# 585 paint chipping



## speed58 (Jun 27, 2006)

I have an 2006 585. Last week I noticed paint chipping in two places on my bottom bracket. Has any one had similar problems? My first thought was is this a carbon problem? Any feedback is appreciated.


----------



## johnnieK (Jun 17, 2007)

*paint scuffs*

Can't say I have chipping anywhere on my Look 585's. Though, I am searching for a touch-up paint solution for the tangerine frame. Any ideas? I can scrape off scuff marks gently, and try using an auto clearcoat that is close. (We're talking a 2 inch mini scrape.) No the hugest deal in the world....


----------



## derrickhackman (Jul 28, 2008)

i have a tangerine 585 and i am seeing paint starting to peel in the dropouts... where the axle contacts the frame it is starting to peel as well as under the dropout. i would think this is pretty normal... i plan on using clear nail polish to fix the issue.


----------



## lemans003 (Apr 24, 2007)

*chipping*

I ride a '07 585 in Credit Agricole white. 

I have 3 significant paint chips around the bottom bracket area. Although I know for a fact mine are from debris/pebbles being kicked up by the front wheel into the frame. In my situation it is not from any fault of the manufacturing/finishing process. I love the frame and the finish. 

I would appreciate to hear if someone knows of a good source for a touch paint that matches the White of 585 frames.


----------



## jun1662 (Dec 15, 2004)

speed58 said:


> I have an 2006 585. Last week I noticed paint chipping in two places on my bottom bracket. Has any one had similar problems? My first thought was is this a carbon problem? Any feedback is appreciated.

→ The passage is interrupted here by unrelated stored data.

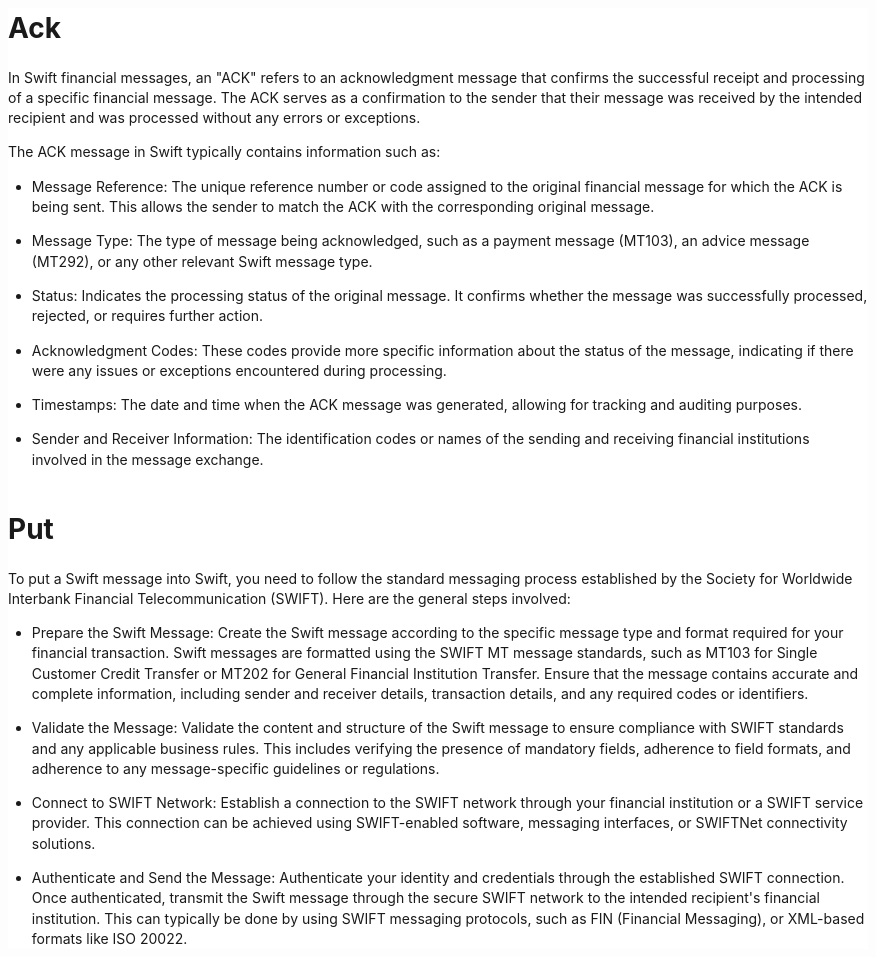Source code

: # Ack

In Swift financial messages, an "ACK" refers to an acknowledgment message that confirms the successful receipt and processing of a specific financial message. The ACK serves as a confirmation to the sender that their message was received by the intended recipient and was processed without any errors or exceptions.

The ACK message in Swift typically contains information such as:

* Message Reference: The unique reference number or code assigned to the original financial message for which the ACK is being sent. This allows the sender to match the ACK with the corresponding original message.

* Message Type: The type of message being acknowledged, such as a payment message (MT103), an advice message (MT292), or any other relevant Swift message type.

* Status: Indicates the processing status of the original message. It confirms whether the message was successfully processed, rejected, or requires further action.

* Acknowledgment Codes: These codes provide more specific information about the status of the message, indicating if there were any issues or exceptions encountered during processing.

* Timestamps: The date and time when the ACK message was generated, allowing for tracking and auditing purposes.

* Sender and Receiver Information: The identification codes or names of the sending and receiving financial institutions involved in the message exchange.


# Put

To put a Swift message into Swift, you need to follow the standard messaging process established by the Society for Worldwide Interbank Financial Telecommunication (SWIFT). Here are the general steps involved:

* Prepare the Swift Message: Create the Swift message according to the specific message type and format required for your financial transaction. Swift messages are formatted using the SWIFT MT message standards, such as MT103 for Single Customer Credit Transfer or MT202 for General Financial Institution Transfer. Ensure that the message contains accurate and complete information, including sender and receiver details, transaction details, and any required codes or identifiers.

* Validate the Message: Validate the content and structure of the Swift message to ensure compliance with SWIFT standards and any applicable business rules. This includes verifying the presence of mandatory fields, adherence to field formats, and adherence to any message-specific guidelines or regulations.

* Connect to SWIFT Network: Establish a connection to the SWIFT network through your financial institution or a SWIFT service provider. This connection can be achieved using SWIFT-enabled software, messaging interfaces, or SWIFTNet connectivity solutions.

* Authenticate and Send the Message: Authenticate your identity and credentials through the established SWIFT connection. Once authenticated, transmit the Swift message through the secure SWIFT network to the intended recipient's financial institution. This can typically be done by using SWIFT messaging protocols, such as FIN (Financial Messaging), or XML-based formats like ISO 20022.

My '07 585 (team white color) also has small paint chips at the BB area. White and clear nail polish did the trick. its hardly noticeable. Love this bike.


----------



## oily666 (Apr 7, 2007)

I've protected areas of my frame with a clear 3M "graduated density" film used for invisible bras that prevent stone chips on cars. The film has a very tough, scratch resistant surface which is softer under underneath and keeps small road grit from eating the paint off hoods and bumpers. I called the local BMW dealer for the name of the body shop that installs the 3M invisible bra. I went to the shop and asked for some scraps that are left after a sheet is cut to size. They gave me a piece about 12"X14". It's very easy to cut and sticks like a mad man. The best part is, you can't tell it's there. Beats paying $40.00 for VeloSkin and it's the _same_ stuff.


----------



## oily666 (Apr 7, 2007)

johnnieK said:


> I am searching for a touch-up paint solution for the tangerine frame. Any ideas? I can scrape off scuff marks gently, and try using an auto clearcoat that is close. (We're talking a 2 inch mini scrape.) No the hugest deal in the world....


Unless Look has modified the color, Mitsubishi R-71 is pretty much dead match. It matches Keo pedals, cleats Look bar tape, Look logos, and the air brushed paint highlights on the 381 & 481 Ja Ja frames. Hope this helps.


----------